RECORD SET
┄┄┄┄┄┄
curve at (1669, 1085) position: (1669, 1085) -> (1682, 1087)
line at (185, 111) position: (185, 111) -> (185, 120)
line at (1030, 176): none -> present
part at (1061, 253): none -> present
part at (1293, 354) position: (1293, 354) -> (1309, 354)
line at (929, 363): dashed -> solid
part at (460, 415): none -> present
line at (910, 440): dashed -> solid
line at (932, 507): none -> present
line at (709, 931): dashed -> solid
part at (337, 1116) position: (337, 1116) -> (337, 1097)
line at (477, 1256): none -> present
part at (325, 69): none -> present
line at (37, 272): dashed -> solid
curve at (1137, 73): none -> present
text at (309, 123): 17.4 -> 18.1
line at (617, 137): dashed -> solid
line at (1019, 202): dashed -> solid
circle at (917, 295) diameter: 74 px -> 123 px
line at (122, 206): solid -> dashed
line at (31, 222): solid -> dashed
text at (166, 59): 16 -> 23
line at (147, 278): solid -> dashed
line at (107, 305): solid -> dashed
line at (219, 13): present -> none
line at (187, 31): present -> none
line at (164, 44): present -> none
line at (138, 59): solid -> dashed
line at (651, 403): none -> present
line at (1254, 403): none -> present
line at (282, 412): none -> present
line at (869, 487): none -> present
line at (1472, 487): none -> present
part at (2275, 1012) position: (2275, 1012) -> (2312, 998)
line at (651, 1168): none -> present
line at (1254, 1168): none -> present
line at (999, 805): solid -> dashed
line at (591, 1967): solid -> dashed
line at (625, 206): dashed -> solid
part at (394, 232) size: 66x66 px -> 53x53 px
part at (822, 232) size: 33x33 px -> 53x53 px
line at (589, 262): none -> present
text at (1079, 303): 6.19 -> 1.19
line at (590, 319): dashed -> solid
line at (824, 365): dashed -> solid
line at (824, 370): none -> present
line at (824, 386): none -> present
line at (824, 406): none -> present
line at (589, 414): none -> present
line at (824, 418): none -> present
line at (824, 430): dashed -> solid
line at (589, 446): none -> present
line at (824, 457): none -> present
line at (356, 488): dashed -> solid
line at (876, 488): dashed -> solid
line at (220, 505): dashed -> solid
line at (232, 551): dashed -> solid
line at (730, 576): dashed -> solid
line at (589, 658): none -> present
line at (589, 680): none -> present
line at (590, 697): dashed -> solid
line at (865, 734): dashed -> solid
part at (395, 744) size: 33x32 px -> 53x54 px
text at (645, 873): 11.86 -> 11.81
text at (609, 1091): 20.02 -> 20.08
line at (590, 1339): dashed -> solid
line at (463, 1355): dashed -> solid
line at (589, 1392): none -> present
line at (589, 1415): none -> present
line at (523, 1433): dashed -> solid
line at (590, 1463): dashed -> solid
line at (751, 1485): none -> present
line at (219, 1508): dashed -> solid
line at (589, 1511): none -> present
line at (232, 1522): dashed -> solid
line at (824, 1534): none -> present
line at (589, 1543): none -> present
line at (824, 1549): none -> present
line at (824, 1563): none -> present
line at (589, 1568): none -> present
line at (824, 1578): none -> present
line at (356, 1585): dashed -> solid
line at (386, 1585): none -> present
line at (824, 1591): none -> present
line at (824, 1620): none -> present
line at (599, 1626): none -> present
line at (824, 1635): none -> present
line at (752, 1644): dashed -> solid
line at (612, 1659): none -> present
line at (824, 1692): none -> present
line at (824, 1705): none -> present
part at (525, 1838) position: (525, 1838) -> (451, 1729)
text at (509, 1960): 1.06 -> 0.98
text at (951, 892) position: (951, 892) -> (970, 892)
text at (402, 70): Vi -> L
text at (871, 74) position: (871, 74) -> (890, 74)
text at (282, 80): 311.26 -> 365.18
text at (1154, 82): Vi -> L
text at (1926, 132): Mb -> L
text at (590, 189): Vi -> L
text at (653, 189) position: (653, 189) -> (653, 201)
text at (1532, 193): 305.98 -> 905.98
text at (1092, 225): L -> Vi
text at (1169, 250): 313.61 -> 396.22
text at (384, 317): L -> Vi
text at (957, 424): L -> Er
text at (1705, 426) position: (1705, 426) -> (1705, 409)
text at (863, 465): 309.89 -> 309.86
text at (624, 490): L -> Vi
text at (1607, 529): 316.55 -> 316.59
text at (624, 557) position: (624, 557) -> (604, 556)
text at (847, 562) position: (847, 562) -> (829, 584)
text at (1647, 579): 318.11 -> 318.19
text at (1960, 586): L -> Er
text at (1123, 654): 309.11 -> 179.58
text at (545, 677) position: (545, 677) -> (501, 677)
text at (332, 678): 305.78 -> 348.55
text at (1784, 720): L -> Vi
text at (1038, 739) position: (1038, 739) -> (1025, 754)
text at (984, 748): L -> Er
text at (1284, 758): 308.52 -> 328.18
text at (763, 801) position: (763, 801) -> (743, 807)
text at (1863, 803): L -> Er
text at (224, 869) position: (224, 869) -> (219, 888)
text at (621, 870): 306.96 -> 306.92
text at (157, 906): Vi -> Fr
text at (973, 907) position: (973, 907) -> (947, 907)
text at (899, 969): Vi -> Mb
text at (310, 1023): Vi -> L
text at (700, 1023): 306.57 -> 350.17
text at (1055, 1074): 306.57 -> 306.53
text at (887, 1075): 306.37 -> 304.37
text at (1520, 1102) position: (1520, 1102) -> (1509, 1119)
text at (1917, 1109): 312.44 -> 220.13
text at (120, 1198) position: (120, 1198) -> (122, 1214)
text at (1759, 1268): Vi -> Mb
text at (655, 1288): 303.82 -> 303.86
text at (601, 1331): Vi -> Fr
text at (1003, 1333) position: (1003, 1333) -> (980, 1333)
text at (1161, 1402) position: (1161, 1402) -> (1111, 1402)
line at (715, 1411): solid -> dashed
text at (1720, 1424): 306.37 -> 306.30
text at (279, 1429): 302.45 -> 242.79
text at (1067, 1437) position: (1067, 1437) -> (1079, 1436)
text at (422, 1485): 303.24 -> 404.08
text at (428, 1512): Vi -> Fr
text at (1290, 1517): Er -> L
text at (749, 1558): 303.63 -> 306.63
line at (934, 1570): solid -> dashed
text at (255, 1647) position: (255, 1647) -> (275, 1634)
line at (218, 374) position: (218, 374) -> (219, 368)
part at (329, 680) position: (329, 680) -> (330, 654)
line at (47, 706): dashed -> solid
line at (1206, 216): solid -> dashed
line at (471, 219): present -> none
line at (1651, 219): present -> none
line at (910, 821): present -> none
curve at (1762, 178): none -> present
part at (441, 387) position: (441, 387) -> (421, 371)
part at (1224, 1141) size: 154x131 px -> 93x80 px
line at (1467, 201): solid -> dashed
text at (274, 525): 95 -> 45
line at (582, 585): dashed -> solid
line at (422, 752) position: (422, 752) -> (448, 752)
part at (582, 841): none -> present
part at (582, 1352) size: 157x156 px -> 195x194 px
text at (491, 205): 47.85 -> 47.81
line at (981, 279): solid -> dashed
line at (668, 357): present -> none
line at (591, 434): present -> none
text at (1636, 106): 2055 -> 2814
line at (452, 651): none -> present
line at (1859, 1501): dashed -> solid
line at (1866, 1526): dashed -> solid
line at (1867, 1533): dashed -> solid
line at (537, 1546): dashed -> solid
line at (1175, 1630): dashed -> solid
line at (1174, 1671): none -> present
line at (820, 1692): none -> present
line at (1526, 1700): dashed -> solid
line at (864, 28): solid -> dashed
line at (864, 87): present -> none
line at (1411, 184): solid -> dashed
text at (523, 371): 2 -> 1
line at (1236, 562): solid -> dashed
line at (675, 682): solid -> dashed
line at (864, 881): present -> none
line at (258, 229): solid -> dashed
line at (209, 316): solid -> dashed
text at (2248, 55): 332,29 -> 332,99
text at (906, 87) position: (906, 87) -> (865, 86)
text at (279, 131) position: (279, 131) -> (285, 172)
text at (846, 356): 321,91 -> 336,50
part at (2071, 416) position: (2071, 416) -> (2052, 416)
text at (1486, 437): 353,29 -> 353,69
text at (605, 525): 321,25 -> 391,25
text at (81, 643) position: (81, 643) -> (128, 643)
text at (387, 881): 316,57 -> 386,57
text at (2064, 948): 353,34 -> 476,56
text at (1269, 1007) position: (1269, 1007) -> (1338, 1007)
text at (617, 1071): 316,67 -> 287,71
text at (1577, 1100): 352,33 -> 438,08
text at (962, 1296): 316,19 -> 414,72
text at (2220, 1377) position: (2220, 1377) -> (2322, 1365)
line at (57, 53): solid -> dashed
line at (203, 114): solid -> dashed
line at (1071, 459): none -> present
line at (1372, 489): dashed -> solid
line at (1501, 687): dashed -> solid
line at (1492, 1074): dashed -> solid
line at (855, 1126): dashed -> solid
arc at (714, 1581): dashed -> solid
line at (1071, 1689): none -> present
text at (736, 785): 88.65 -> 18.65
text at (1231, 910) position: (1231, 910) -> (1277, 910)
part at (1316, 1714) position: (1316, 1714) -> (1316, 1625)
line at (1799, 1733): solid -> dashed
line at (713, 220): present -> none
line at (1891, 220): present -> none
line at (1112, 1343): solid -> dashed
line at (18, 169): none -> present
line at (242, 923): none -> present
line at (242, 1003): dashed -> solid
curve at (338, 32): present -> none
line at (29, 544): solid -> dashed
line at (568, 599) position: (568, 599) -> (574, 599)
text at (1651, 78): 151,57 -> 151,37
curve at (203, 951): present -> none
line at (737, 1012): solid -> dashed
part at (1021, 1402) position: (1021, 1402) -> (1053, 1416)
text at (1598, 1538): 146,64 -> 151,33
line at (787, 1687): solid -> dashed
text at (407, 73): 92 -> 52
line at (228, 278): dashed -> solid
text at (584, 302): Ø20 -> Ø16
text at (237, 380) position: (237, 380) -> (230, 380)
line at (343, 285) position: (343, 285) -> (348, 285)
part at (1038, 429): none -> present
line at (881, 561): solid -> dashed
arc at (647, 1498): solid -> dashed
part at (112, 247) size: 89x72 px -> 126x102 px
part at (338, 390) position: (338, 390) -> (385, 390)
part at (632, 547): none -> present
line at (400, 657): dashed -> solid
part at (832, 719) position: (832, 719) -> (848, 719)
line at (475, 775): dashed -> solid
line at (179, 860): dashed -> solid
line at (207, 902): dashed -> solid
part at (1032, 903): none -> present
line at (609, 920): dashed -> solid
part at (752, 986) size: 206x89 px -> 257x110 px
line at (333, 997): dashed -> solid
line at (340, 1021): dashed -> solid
┄┄┄┄┄┄
WHAT YOU WILL DO
Copy the records word for word, from the first line through the line that contains "circle at (917, 295)", including both.

FINAL RESULT
curve at (1669, 1085) position: (1669, 1085) -> (1682, 1087)
line at (185, 111) position: (185, 111) -> (185, 120)
line at (1030, 176): none -> present
part at (1061, 253): none -> present
part at (1293, 354) position: (1293, 354) -> (1309, 354)
line at (929, 363): dashed -> solid
part at (460, 415): none -> present
line at (910, 440): dashed -> solid
line at (932, 507): none -> present
line at (709, 931): dashed -> solid
part at (337, 1116) position: (337, 1116) -> (337, 1097)
line at (477, 1256): none -> present
part at (325, 69): none -> present
line at (37, 272): dashed -> solid
curve at (1137, 73): none -> present
text at (309, 123): 17.4 -> 18.1
line at (617, 137): dashed -> solid
line at (1019, 202): dashed -> solid
circle at (917, 295) diameter: 74 px -> 123 px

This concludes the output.